The same method will add many millions to the labor force. Well-meaning technicians can always find the needy cases.

Farmers would be drawn into the wage-earning class.-The concept of sparetime jobs for farmers is not new. Under WPA many farmers received and were glad to get road work or drainage work after the crops were in. The farmers had more money, but the village workers who had depended on these jobs were in turn unemployed, and the WPA then had to provide jobs for them. Economists of the United States Department of Agriculture were drawing up plans for spare-time work for farmers when the defense program started.

The National Resources Planning Board estimated that about over 400,000 farmers had been given wage work under the relief program. It adds: "In a large proportion of the cases it represents more money than he could ever realize from his farm operations. * * The program has encouraged the farmer who barely ekes out a living from the soil to desist from all farm operations

*

and rely entirely on work program earnings." Since the WPA was financed by deficit spending this meant that the farmers on WPA were relying on borrowing from their neighbors, not a long-term cure for the difficulties of marginal fariners. Independent proprietors in other fields, like recreation and seasonal hotel work, musicians, and others, would also be eligible. It is not possible to ignore their rights, because many such workers were drawn into governmental wage work as a result of the work programs of the thirties, and many of them did not find their way back to self-employment until the works program was withdrawn. Seasonal wage workers in industry also have a claim to a secondary job.— Nearly all industrial wage work must be irregular. Irregularities are due to the seasons, as in cotton ginning or grain milling. Or they are due to weather, as in building or coal mining or clothing manufacture. Or to changes in fashion as in millinery. Irregularities in manufacturing are reflected in irregularities in railroads, trucking, trade.

The New York State Department of Labor has exact records of employment month by month back to 1913. There is hardly a single industry in which employment is not irregular because of natural conditions. When the Government promises full-time work it is promising that it can disregard the rhythm of agricultural and industrial production. Among irregular workers in industry and transportation there might be many millions who would prefer a regular job for 52 weeks in Government to the struggle for self-support even with the help of unemployment insurance. Under the present draft of the bill, the Government would be obliged to create jobs for all of them.

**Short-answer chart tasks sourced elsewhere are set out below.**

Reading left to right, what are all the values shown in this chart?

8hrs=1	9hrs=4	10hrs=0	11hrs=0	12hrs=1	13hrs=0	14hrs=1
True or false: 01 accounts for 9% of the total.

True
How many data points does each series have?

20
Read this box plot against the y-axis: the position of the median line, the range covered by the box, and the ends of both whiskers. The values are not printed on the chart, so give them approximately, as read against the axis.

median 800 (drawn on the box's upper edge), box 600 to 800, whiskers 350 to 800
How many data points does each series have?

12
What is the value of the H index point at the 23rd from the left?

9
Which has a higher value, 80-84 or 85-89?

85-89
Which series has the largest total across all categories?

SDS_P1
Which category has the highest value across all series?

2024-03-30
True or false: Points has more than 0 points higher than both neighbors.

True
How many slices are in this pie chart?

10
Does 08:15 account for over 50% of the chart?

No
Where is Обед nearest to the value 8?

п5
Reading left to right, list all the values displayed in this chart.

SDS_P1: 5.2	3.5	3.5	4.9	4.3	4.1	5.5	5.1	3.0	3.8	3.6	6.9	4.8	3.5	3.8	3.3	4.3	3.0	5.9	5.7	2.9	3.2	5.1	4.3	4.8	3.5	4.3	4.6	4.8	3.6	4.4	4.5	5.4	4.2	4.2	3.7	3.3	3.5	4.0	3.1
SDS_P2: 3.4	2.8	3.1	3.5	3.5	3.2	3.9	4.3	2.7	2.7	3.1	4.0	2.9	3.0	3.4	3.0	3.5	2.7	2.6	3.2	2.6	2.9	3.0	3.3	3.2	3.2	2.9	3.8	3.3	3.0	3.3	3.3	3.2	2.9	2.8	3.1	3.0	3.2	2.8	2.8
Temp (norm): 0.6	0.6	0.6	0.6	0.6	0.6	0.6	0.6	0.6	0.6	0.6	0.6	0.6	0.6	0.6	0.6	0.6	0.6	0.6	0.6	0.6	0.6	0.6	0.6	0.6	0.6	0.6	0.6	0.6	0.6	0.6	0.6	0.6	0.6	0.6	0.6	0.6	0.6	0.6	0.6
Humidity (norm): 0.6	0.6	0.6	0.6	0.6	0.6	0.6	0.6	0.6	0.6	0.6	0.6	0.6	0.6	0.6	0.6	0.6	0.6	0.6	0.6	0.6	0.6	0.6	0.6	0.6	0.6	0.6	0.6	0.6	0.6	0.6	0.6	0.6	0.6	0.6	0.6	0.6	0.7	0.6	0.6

Village workers who now employ themselves in their spare time would be drawn into wage work.—Many village workers all over the Nation work for themselves when their wage work is finished. In northern Maine or in the Adirondack region of New York workers in the villages take wage jobs during the tourist season. When the tourists leave they build their own homes, cultivate their potatoes, cut wood, kill deer, and can their meat supply. They repair their own houses, barns, and cars. Sometimes the young men come to the large cities for wage work. When they return they may work for wages, work for themselves, or start a small business.

These people have never been dependent on an employer to organize their work for them. The people of the farms and villages have self-direction. They are the people from whom many of our independent producers have always been recruited. But under this act, if some of them decided that it was easier to take a year-round Government cash job, the Federal Government is obliged to provide it for them. All over the rural and village sections of this country, men who have always been half-enterprisers will be offered strong inducements to seek a job organized for them by the State.